▶ **Work item a**:
Answer these questions from the Denise Black biography, one per line:
(i) In what town and county was Black born?
(ii) What was her first professional role, and at which theater?
(iii) In what year did she make her television drama debut?

Denise Black (born 16 March 1958) is an English actress. She is best known for her roles in Coronation Street and Emmerdale and guest starring as Jessie Devlin Denny Blood's mother in ITV drama series Bad Girls.

Early life and career
Black was born in Emsworth, Hampshire. After attending Portsmouth High School for Girls, she studied psychology at London University. She had taken a number of jobs, including working in a local psychiatric care home. After graduating, she travelled to Gibraltar and later the West Indies, where she decided she wanted to become an actress. Her first professional role was as a cat in Miniatures at Sheffield's Crucible Theatre. She worked in several fringe theatres before gaining her Equity card in 1980. Black joined the Actors' Touring Company and performed Shakespeare around South America and in Israel, Greece and Yugoslavia.

When Black returned to the UK, she appeared with fellow-actresses Josie Lawrence and Kate McKenzie at the Newcastle Playhouse in La Pasionaria, and to further their interests in music and singing, they formed a jazz group, Denise Black & the Kray Sisters. Her friendship with Lawrence landed Black parts in Channel 4's Saturday Live and Josie. Black then joined Julian Clary on stage at London's Donmar Warehouse.

In 1988 she appeared at the Oldham Coliseum in The Threepenny Opera. Over the years, Black would feature in numerous other stage productions including Art of Success; Stop Children's Laughter (at Bolton's Octagon Theatre), and Shakespeare's King Lear and Twelfth Night (with the Cambridge Touring Company).

In 1990, Black made her television drama debut in "Street Life", an episode of the BBC's Casualty, playing a prostitute. She also appeared as Carrie Evans in Shoscombe Old Place, an edition of The Casebook of Sherlock Holmes, broadcast in 1991. She appeared in many television series during the 1990s and 2000s including A Touch of Frost, Dangerfield, The Bill, Bad Girls, New Tricks and Doc Martin amongst others.

▶ **The records**:
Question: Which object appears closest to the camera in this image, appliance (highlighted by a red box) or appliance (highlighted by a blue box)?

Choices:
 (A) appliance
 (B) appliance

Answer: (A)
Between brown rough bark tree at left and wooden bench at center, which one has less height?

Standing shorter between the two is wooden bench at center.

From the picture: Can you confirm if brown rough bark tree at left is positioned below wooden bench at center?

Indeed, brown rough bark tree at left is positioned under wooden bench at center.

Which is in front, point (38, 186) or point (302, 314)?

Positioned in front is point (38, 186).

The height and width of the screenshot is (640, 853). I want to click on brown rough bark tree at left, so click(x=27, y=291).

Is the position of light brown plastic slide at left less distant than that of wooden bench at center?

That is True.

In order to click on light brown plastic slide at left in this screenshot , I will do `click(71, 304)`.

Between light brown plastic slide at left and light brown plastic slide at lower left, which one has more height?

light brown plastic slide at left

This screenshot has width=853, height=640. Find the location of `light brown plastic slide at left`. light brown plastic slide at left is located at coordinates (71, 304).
...
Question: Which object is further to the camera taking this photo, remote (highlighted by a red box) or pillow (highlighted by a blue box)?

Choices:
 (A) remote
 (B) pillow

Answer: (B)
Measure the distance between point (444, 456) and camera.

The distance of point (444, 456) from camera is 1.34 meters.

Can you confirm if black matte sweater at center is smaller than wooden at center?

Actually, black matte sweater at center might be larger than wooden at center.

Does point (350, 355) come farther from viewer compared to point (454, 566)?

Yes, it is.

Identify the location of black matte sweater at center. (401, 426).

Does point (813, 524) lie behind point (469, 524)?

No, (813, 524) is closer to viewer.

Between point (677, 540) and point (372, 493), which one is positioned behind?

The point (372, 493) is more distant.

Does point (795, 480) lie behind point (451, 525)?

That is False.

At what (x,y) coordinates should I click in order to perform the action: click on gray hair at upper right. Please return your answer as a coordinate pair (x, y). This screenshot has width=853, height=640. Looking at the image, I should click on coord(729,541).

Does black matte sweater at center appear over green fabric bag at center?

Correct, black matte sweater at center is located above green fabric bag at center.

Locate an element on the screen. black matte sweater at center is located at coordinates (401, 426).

▶ **Work item b**:
Reproduce these lines of the listing verbatim: begin at the line that has "Does point (795, 480)" and stop after the line that has "Locate an element".

▶ **Expected output a**:
(i) Emsworth, Hampshire
(ii) A cat in Miniatures, at Sheffield's Crucible Theatre
(iii) 1990

▶ **Expected output b**:
Does point (795, 480) lie behind point (451, 525)?

That is False.

At what (x,y) coordinates should I click in order to perform the action: click on gray hair at upper right. Please return your answer as a coordinate pair (x, y). This screenshot has width=853, height=640. Looking at the image, I should click on coord(729,541).

Does black matte sweater at center appear over green fabric bag at center?

Correct, black matte sweater at center is located above green fabric bag at center.

Locate an element on the screen. black matte sweater at center is located at coordinates (401, 426).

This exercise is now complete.